Howdy
This photo shows an original model 1875 Remington at the top and a Model 1890 Remington at the bottom. The 1875 is nickel plated, the 1890, believe it or not, is silver plated.
Here is the 1875 almost completely disassembled.
Here are the parts to the lockwork. Yes the hammer has three cocking notches; 'safety cock', half cock or loading position, and full cock. Notice that rather than the hand riding in a hole in the hammer, it rides on a small screw threaded into the hammer. Notice too there is only one point on the hand, rather than the hand of a Colt which has two 'points'. The shapes of the trigger and bolt are quite different with the Remington than a Colt too. The screw in the hammer makes take down of the hammer slightly different than a Colt. The hammer must be lowered through the frame in order to unscrew the little screw before the hammer can be lifted out of the frame from the top.
Operationally, the Colt and the Remington were very similar. Set the hammer to half cock to free the cylinder to rotate. Load one, skip one, load four more. Bring the hammer to full cock and lower it on an empty chamber. I NEVER trust the so called 'safety cock' notch on any Colt or other single action revolver. Look at how thin the sear is. It would not take much of a blow to the hammer to shear off the sear and allow the hammer to fall all the way, firing a round under the hammer. Did I emphasize NEVER enough?

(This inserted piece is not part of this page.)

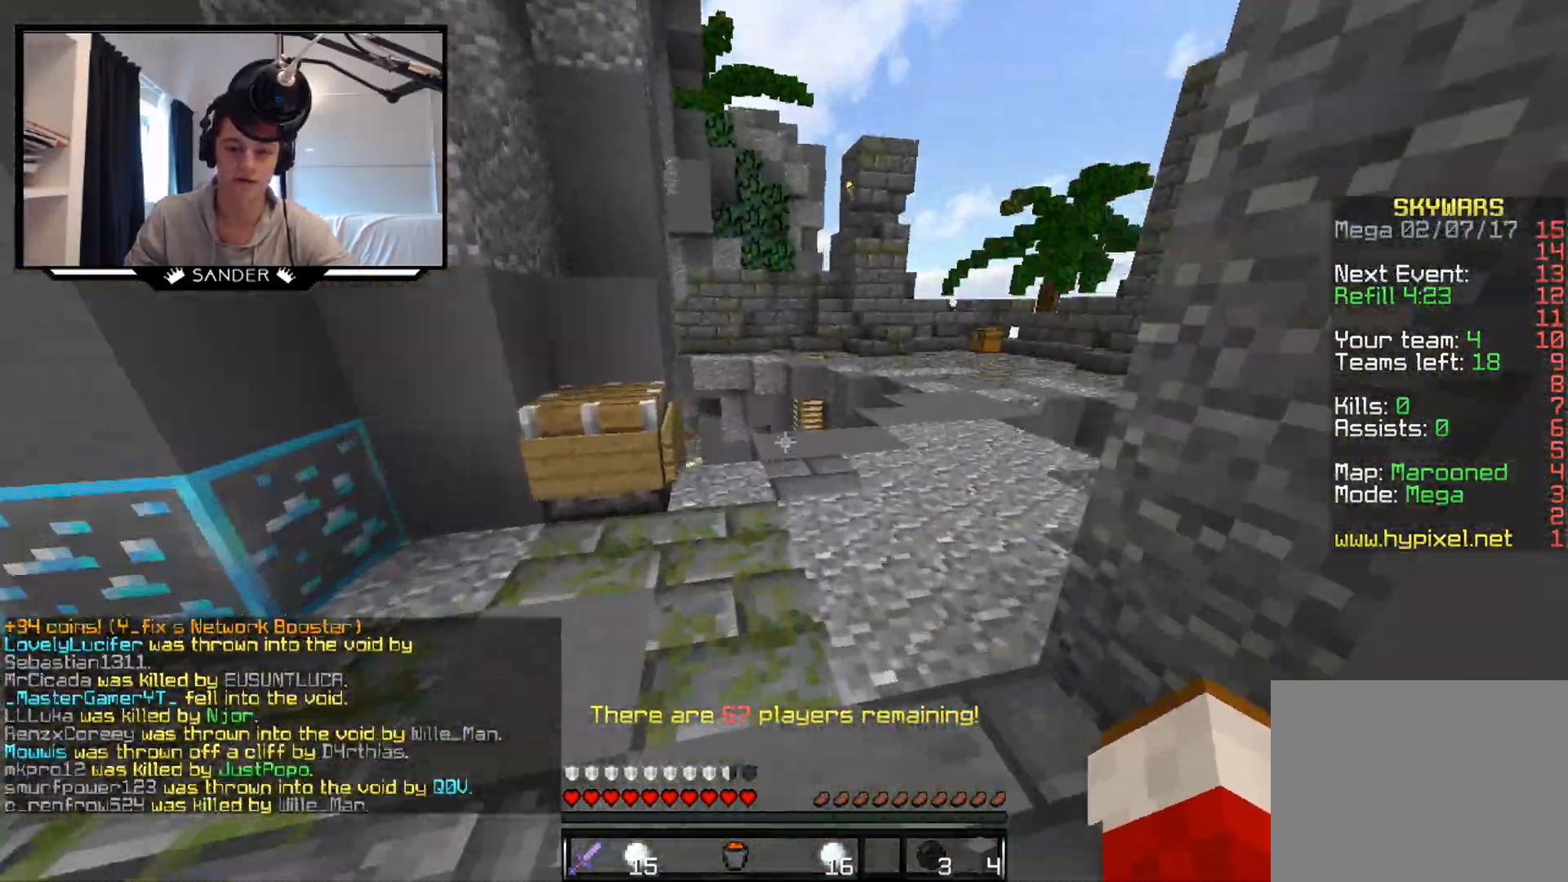
{"keys": ["w"], "mouse": [], "events": []}
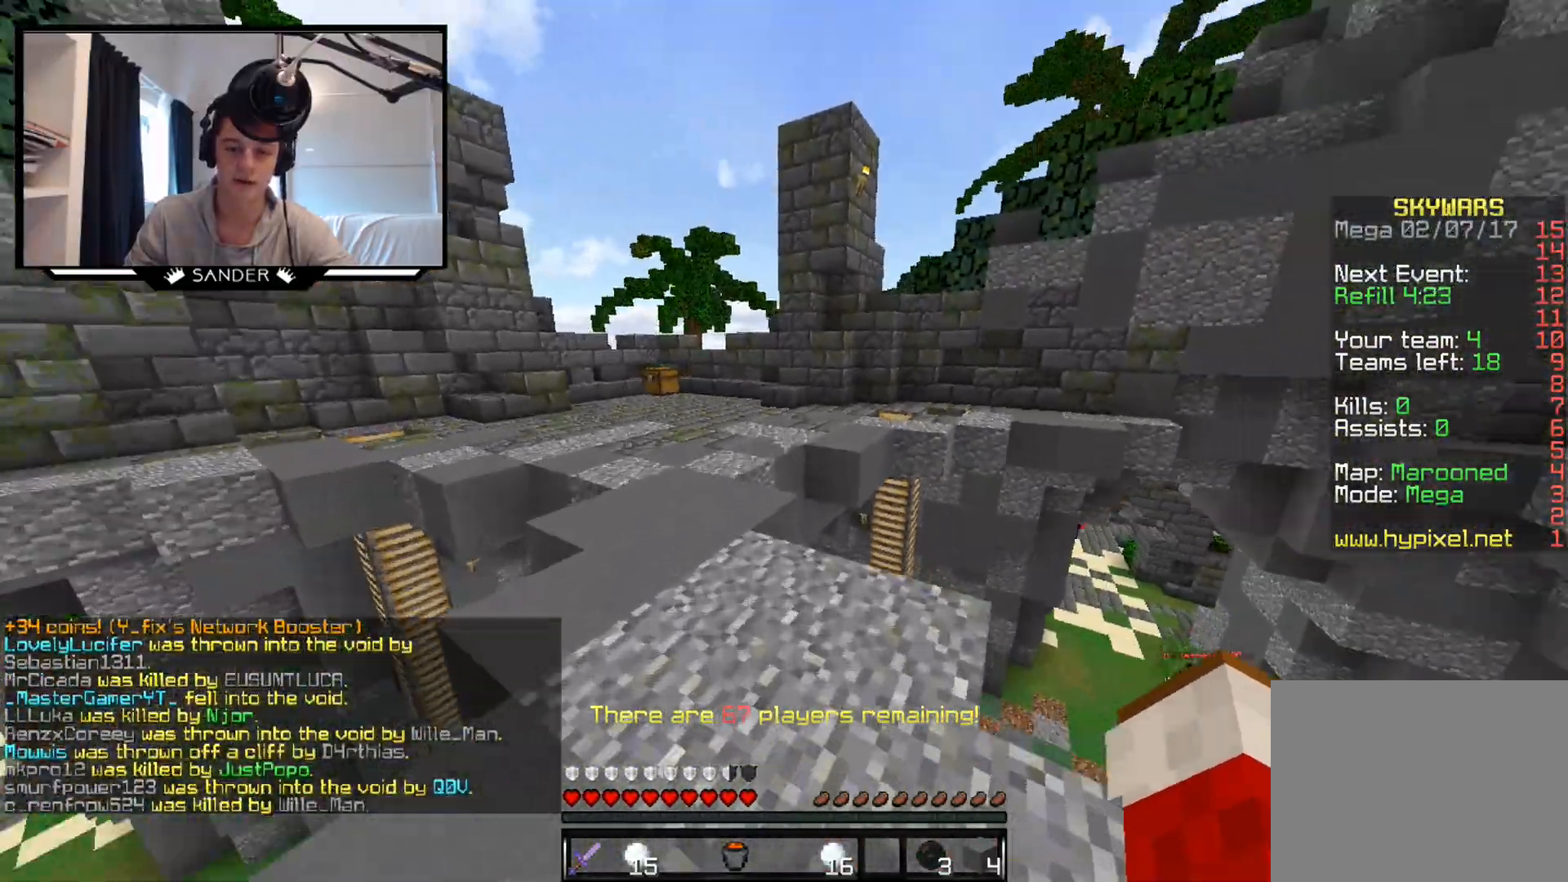
{"keys": ["a", "w"], "mouse": [], "events": [[33, "a", "down"]]}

The design of the cylinder pin on the originals was different than on the modern reproductions. The reproductions use a spring loaded transverse catch much like a Colt to retain the cylinder pin. With the originals, the cylinder pin was very long. It extended all the way to the muzzle. There was a spring loaded catch on the underside of the front of the pin. When pressed up it allowed the cylinder pin to be pulled forward so the cylinder could be removed. The arrangement was the same with the 1890 model.
The shape of the web under the barrel of the 1875 model was meant to imitate the shape of the loading lever of the 1858 Percussion model. Despite what Robert Duvall said in Open Range, it did not add any strength to the barrel. Simply held in place with a slip fit pin to the frame and one screw under the barrel.

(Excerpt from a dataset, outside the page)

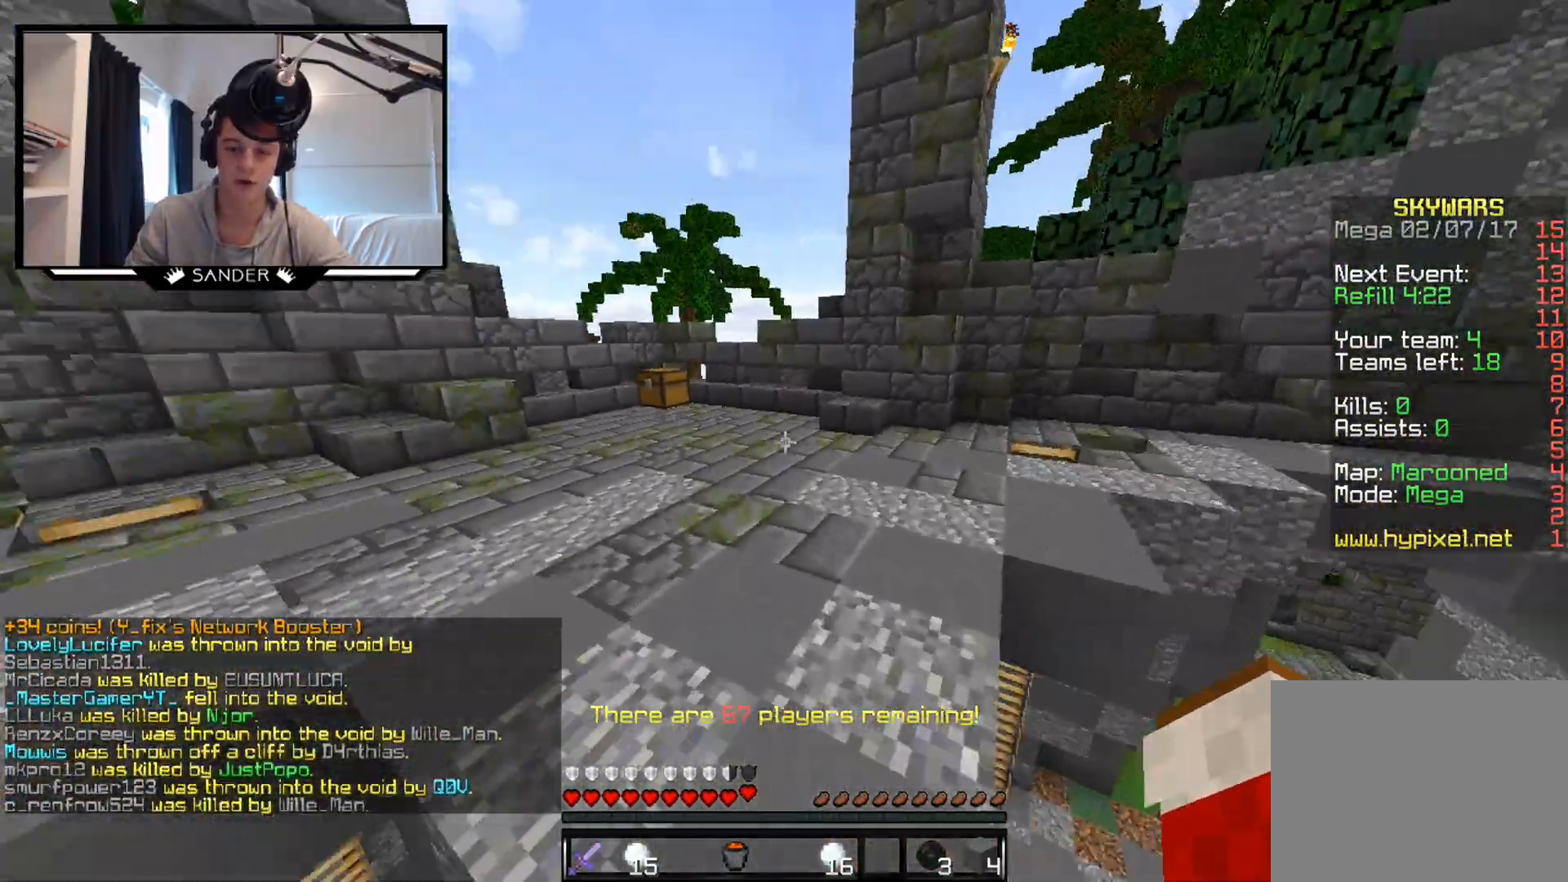
{"keys": ["w"], "mouse": [], "events": [[133, "a", "up"]]}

Considerably more space between the rear of the trigger guard and the grip on the Remington than on a Colt.
The 1858 Remington Cap & Ball revolvers had no bushing on the front of the cylinder to prevent BP fouling blasted out of the barrel/cylinder gap from fouling the cylinder pin. This made them very prone to binding when fired with Black Powder. Remington followed the example of Colt with the 1875 cylinder, seen in the center of this photo, with a bushing integral with the cylinder. However, the removable bushing on the Colt cylinder on the right was more prominent than the Remington bushing and functioned better at preventing the cylinder pin from binding with BP fouling blasted out of the b/c gap.
There were just a few Remington 1875 revolvers chambered for 45 Colt, mostly for the Army trials. Most were chambered for a 44 caliber Remington round that used a heeled bullet, or 44-40. The 44-40 Remingtons have a reputation for being very inaccurate. The chamber throats were bored too large for the 44-40 round. The chamber throats on this one measure about .448, which is much too large for my .428 diameter 44-40 bullets. I was happy all the bullets hit the targets in this photo and none of them key holed.